Le son apporte une nouvelle dimension aux images. Rage était plein de hip-hop. Chaque morceau est choisi avec soin et exprime quelque chose. Il contraste avec l’image ou la met en valeur. J’utilise la musique de façon abstraite, pour créer des sensations. Ezra est à 95% des sons graves : le son devient un espace où les images prennent vie. Il touche le spectateur. J’ai tendance à contraster la violence avec de la musique ou des sons qui reflètent la tristesse de la situation. Je ne rajoute jamais une musique violente par-dessus les images car je déteste la violence. Toutefois, je ne peux pas l’ignorer car elle fait partie de notre monde.

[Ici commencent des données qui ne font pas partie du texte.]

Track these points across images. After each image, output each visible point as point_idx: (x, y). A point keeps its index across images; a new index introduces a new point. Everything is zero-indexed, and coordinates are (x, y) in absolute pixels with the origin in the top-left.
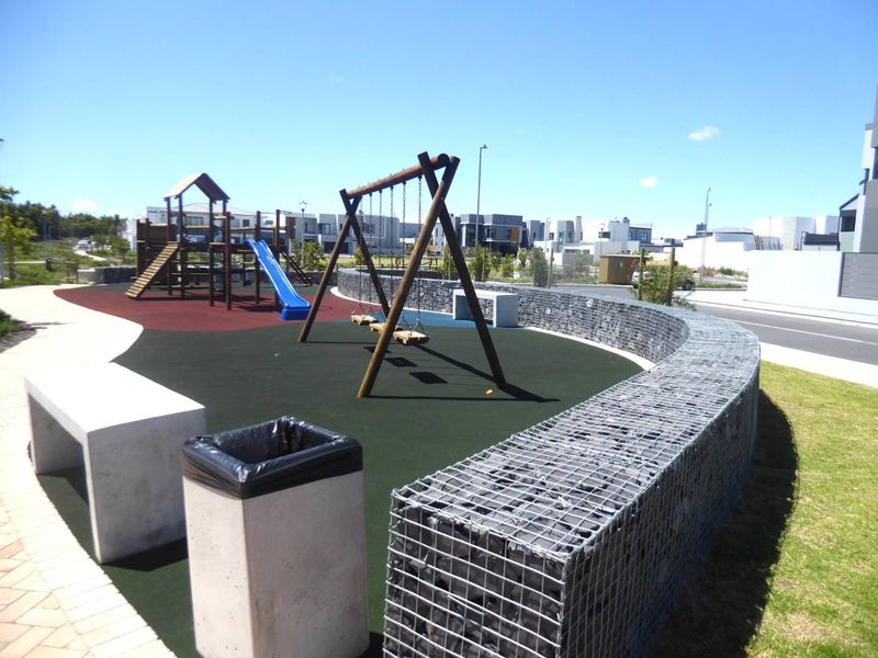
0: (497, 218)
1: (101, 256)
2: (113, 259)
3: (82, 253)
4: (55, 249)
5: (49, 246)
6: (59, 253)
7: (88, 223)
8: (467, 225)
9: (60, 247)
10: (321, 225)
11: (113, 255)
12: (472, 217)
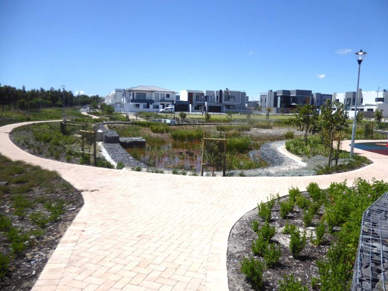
0: (298, 92)
1: (96, 116)
2: (103, 117)
3: (85, 113)
4: (70, 111)
5: (68, 110)
6: (72, 113)
7: (85, 99)
8: (281, 96)
9: (73, 110)
10: (206, 97)
11: (103, 114)
12: (284, 92)
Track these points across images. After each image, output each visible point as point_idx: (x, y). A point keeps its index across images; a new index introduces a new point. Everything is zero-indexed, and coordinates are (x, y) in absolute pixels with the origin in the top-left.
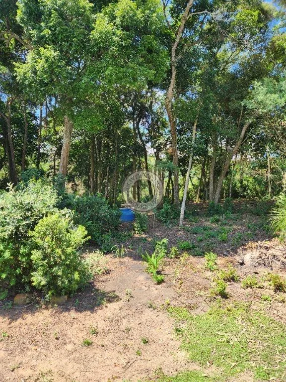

La bande-son donne le point de vue du réalisateur.
La construction d’Ezra accompagne l’évolution intime de vos personnages. Comment la travaillez-vous ?
Une fois de plus, les personnages en sont le moteur. La structure du scénario n’est jamais entièrement gardée au cours du tournage. Les scénarios sont très réfléchis et analysés méticuleusement. Mais quand on arrive sur le plateau de tournage, on interprète le scénario. Il n’est qu’un guide pour les répétitions car nous découvrons de nouvelles choses au fur et à mesure. Il arrive que nous changions l’angle sous lequel on tourne une scène. J’essaie d’apporter de nouvelles choses au scénario, des vraies émotions. Pour le montage, on retourne à l’analyse rigoureuse. Si le scénario ne fonctionne pas, nous pouvons inventer de nouvelles scènes pendant le tournage. Le personnage de Terminator et la mort du jeune garçon ont été créés au cours du tournage. Il manquait quelque chose avant de les inventer.